HOMILÍA ASCENSIÓN DEL SEÑOR-C (29 mayo 2022)
Lc 24, 46-53
Este domingo celebramos la solemnidad de la Ascensión del Señor. Como muchas otras,
esta fiesta la venimos celebrando desde hace mucho tiempo. Es como si perteneciera a
nuestro acervo cultural y la aceptáramos sin hacer muchas preguntas. Pero vivirla de esta
manera es hacerlo sin darnos cuenta, sin personalizar el mensaje profundo de lo
celebrado. Para no quedarnos en la mera tradición, en la inercia de lo que toca es
oportuno que nos preguntemos: ¿Qué celebramos en la “Ascensión”? Lo primero es algo
obvio: no es lo mismo que la “Asunción”. Esta hace referencia a María; aquella al Señor.
Ambas hacen alusión a un desplazamiento, concretamente de abajo hacia arriba. Pero es
evidente que no hacemos fiesta por un recorrido de lo malo a lo bueno. Entonces, ¿qué?
La Ascensión nos habla de triunfo. Pero lo cuenta no como nosotros lo haríamos, sino
según el modo de la época. Nuestro evangelista nos transmite el mensaje de la victoria
de Jesucristo como otros de su cultura contaban el triunfo de personajes insignes.
Pero no sé si muchos pensarán que celebrar “triunfos” en esta época no concuerda con
la realidad. ¿Estamos celebrando que Jesús ha triunfado? ¿De verdad que lo ha hecho?
¿Cómo celebrar la Ascensión con tanta noticia de guerra, con un mundo injusta y
desigualmente organizado, con la debilidad humana que se manifiesta de mil y una
maneras? Las preguntas son tan incómodas como poderosas, nos obligan a mirar de
frente nuestra fe y relacionarla con la vida.
La “Ascensión” es una “Entronización”. San Ignacio de Loyola en una de las
meditaciones de los Ejercicios se imagina a la Trinidad contemplando el mundo y
escuchando a sus habitantes para llegar a una conclusión que expresa con una frase de
tremenda fuerza: “Hagamos redención del género humano”. Es cuando sigue
considerando la Encarnación. Esta es “descenso”, la decisión de un Dios que, por amor
al ser humano, decide estar descendiendo, habitando, trabajando, dando y dándose. Y
ello le hace asumir la condición humana. Ha dejado el “trono” para acoger la “carne”.
Jesús no solo asume la belleza de esta condición humana, sino que se deja afectar y se
pone a merced del mal que el propio ser humano se infringe a sí mismo. Y cuando la
muerte parece que ha vencido al que vino a rescatarnos de ella acontece lo del sepulcro
vacío; él no se encontraba entre los muertos, sino que había resucitado. Cumplida su
misión había llegado la hora de volver al “trono”. Ya se había hecho redención del
“género humano” así que, de la misma manera que lo asumió, ahora tocaba
desprenderse para estar como al principio. Pero la Ascensión, parafraseando a Ignacio
de Loyola, sería: “Hagamos elevación del género humano”. Es decir, entronicemos
también la humanidad de Jesús al lado del Padre.

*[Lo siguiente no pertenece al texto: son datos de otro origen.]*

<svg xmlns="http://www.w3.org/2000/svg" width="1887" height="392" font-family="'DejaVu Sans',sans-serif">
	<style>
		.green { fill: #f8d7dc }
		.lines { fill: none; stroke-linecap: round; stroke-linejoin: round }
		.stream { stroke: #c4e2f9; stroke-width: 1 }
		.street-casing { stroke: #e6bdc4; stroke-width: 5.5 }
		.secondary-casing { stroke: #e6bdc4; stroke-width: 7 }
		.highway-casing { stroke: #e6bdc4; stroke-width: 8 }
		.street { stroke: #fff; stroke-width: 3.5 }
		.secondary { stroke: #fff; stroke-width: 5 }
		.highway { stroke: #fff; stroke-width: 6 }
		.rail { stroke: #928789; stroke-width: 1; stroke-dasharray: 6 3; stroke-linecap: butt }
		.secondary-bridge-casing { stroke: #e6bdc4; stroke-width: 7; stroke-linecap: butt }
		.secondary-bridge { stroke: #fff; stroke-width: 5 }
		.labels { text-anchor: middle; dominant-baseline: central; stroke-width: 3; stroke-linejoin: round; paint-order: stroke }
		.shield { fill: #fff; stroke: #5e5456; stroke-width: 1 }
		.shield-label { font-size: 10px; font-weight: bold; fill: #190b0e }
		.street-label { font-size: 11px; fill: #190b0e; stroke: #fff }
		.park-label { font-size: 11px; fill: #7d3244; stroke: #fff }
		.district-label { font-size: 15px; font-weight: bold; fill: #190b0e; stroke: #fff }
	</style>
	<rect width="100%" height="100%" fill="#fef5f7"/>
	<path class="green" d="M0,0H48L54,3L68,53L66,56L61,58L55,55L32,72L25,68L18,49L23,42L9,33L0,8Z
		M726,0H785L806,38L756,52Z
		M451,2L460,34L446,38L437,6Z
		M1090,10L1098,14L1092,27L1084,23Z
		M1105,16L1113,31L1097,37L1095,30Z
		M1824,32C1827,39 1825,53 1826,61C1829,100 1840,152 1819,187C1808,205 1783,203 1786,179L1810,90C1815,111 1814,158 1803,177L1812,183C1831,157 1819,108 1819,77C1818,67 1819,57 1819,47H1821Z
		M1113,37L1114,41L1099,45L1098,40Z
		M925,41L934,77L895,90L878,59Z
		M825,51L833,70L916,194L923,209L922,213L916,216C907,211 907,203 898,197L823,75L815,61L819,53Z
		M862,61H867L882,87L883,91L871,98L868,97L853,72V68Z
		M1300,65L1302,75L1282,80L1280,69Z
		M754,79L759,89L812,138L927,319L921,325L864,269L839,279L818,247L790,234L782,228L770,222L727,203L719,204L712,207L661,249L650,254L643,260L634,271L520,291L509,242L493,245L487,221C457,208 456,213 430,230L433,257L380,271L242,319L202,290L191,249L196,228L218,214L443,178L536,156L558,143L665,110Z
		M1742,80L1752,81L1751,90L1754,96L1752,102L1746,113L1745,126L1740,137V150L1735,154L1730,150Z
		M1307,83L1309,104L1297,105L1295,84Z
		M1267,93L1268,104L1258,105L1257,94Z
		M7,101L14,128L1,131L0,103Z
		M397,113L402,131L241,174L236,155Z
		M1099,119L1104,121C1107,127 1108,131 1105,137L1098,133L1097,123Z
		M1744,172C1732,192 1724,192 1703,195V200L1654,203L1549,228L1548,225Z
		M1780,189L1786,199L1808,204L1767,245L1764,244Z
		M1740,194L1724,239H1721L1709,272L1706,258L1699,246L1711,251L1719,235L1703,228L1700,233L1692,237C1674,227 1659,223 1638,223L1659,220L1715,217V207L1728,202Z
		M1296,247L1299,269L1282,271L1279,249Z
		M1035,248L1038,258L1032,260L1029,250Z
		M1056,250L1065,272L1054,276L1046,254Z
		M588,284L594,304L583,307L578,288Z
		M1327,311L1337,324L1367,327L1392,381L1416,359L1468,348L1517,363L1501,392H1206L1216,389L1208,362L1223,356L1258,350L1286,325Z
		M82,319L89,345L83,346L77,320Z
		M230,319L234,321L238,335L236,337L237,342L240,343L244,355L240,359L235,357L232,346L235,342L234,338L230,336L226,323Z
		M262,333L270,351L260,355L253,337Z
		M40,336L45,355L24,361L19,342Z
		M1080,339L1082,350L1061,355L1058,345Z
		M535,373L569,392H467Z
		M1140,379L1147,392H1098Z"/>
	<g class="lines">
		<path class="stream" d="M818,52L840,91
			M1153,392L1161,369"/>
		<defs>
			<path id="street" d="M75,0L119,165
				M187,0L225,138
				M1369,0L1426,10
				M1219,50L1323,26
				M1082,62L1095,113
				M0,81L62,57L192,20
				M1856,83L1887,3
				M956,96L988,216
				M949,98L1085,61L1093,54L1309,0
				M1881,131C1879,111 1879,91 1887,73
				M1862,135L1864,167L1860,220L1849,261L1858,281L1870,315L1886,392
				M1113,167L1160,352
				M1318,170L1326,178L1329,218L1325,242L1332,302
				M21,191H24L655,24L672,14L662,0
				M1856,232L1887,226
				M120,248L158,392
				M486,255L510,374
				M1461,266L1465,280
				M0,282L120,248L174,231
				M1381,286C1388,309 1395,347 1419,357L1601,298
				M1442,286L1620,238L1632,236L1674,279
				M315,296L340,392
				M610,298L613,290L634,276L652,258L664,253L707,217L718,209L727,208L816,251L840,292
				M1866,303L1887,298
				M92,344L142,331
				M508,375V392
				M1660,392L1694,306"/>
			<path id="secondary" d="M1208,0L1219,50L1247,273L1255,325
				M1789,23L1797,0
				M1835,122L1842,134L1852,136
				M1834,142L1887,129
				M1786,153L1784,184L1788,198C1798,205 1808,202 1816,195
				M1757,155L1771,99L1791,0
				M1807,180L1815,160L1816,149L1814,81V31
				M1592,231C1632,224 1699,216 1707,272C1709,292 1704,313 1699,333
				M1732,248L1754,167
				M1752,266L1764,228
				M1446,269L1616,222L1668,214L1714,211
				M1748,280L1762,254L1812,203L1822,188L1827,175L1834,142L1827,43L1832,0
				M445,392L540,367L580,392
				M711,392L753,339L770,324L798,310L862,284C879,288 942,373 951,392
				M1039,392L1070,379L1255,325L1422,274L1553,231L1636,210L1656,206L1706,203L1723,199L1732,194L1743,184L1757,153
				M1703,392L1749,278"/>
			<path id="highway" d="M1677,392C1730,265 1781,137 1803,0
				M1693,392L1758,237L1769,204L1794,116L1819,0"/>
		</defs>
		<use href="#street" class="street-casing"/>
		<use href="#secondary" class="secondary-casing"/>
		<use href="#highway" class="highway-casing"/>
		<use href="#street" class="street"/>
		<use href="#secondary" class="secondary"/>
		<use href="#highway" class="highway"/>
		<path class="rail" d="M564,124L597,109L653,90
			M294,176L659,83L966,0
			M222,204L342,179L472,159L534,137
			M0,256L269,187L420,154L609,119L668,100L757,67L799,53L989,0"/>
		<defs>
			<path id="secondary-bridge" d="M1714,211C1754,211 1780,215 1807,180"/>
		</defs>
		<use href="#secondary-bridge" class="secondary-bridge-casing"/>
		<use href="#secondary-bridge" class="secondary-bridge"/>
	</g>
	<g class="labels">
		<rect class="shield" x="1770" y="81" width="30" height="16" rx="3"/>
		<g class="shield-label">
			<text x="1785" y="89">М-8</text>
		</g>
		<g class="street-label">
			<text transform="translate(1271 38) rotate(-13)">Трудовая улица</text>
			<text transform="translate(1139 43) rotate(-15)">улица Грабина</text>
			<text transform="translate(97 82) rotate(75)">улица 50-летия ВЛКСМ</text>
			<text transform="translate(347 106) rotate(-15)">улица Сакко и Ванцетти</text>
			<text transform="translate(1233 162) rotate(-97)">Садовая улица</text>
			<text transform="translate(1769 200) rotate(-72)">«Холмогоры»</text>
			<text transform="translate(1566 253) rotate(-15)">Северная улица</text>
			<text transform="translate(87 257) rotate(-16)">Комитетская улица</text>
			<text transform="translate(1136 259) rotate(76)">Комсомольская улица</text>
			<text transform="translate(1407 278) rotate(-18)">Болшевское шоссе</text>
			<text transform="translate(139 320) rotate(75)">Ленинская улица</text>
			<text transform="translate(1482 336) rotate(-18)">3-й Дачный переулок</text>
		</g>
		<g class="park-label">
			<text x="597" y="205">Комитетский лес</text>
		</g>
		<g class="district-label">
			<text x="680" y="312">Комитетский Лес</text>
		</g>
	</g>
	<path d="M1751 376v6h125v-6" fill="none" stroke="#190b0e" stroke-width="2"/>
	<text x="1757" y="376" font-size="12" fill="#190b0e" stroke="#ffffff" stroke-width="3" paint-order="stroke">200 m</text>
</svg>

De esta manera, celebramos que toda realidad humana tiene un doble movimiento. El
primero es de “descenso”. Es sumergirse en lo más denso de la existencia humana; es la
aceptación de la realidad en su más áspera verdad; es la comunión con el aquí y el
ahora, con el pasado, el presente y el futuro; es poner el rostro a la ola de ternura o al
torrente dramático que acontece. Pero sólo cuando se ha dado el “descenso” se puede
experimentar la promesa de la “Ascensión”. Hoy celebramos que podemos vivir gracias a
la fuerza una promesa; que cuando descendemos al infierno de la violencia, a la barbarie
de la estructura injusta o a la fragilidad de la condición humana todo ello no termina en su
misma oscuridad sino que vive un proceso de ascensión, de elevación, de
transformación. Porque incluso lo que ahora te mata está llamado a sentarse junto al
trono del que da la Vida. Es la Ascensión o la fuerza de una Promesa.